Huh - just looked through the AC solutions, and a surprisingly large amount used the DP approach, rather than the one in the Editorial. Don’t feel so bad, now

Well, let’s make sure what I’ve written isn’t total garbage, first If I ever get some of my own Problems accepted, I’ll do the Editorials for them as practice

This problem is 100% copy of a contest from 6 months ago on codeforces. There is a very nice editorial for it as well. I knew the solution before looking at the qn lol.
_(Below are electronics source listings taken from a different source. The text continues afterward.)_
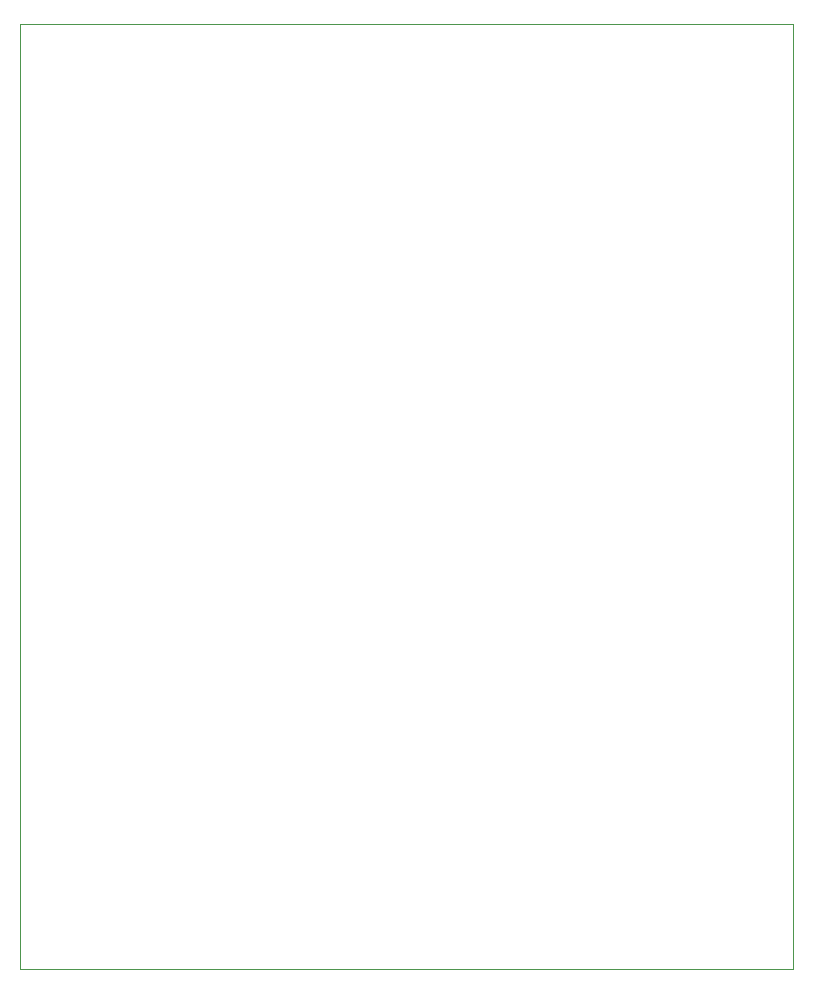
<source format=gbr>
%TF.GenerationSoftware,KiCad,Pcbnew,(7.0.0-0)*%
%TF.CreationDate,2023-04-20T13:26:23-06:00*%
%TF.ProjectId,Phase B - PCB,50686173-6520-4422-902d-205043422e6b,rev?*%
%TF.SameCoordinates,Original*%
%TF.FileFunction,Profile,NP*%
%FSLAX46Y46*%
G04 Gerber Fmt 4.6, Leading zero omitted, Abs format (unit mm)*
G04 Created by KiCad (PCBNEW (7.0.0-0)) date 2023-04-20 13:26:23*
%MOMM*%
%LPD*%
G01*
G04 APERTURE LIST*
%TA.AperFunction,Profile*%
%ADD10C,0.050000*%
%TD*%
G04 APERTURE END LIST*
D10*
X110200000Y-55000000D02*
X175700000Y-55000000D01*
X175700000Y-55000000D02*
X175700000Y-135000000D01*
X175700000Y-135000000D02*
X110200000Y-135000000D01*
X110200000Y-135000000D02*
X110200000Y-55000000D01*
M02*

</source>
Provide me link to solution of codeforces …rokda denga…

That is the benefit of practice. Same qns appear here and there​:joy:

It simply means solve as more as possible, u never know which problem comes which u already did.

The place from where the question was taken:-

(Even Sample Test Cases Match) .
Nice Job Setter

Yeah, setter should take on the responsibility of not asking existing questions or atleast not copying them 100% (I know I am speaking way out of my potential (aukat as they in Hindi.) being an extreme noob). In my very humble opinion it defeats the purpose of contest and gives an unfair advantage to those who have already solved the problem.

But this question is easy-medium. I mean searching for it, or deriving its solution would take same time. You can never trust external contests.

Even the last question is standard and matches some places, but we cant complain as every qn cant be fully new naa…

The reason why external contests are unrated.

I don’t think good setters will ever ask repeated problems. I don’t think one would ever find repeated questions in Long, Lunchtime or Cook-Off. But I agree solving more problems help, I remember reading one answer of Bohdan Pryschenko(I_love_tanya_romanova) that he is able to solve hard problems because he has solved a lot many of them and he is often able to find patterns that he saw in problems he had solved earlier. He says he has solved over 8000 problems!

Yup…But I like both rated as well as unrated .
The next contest I am allowed to participate in is Oct-Long. Exams in Sep.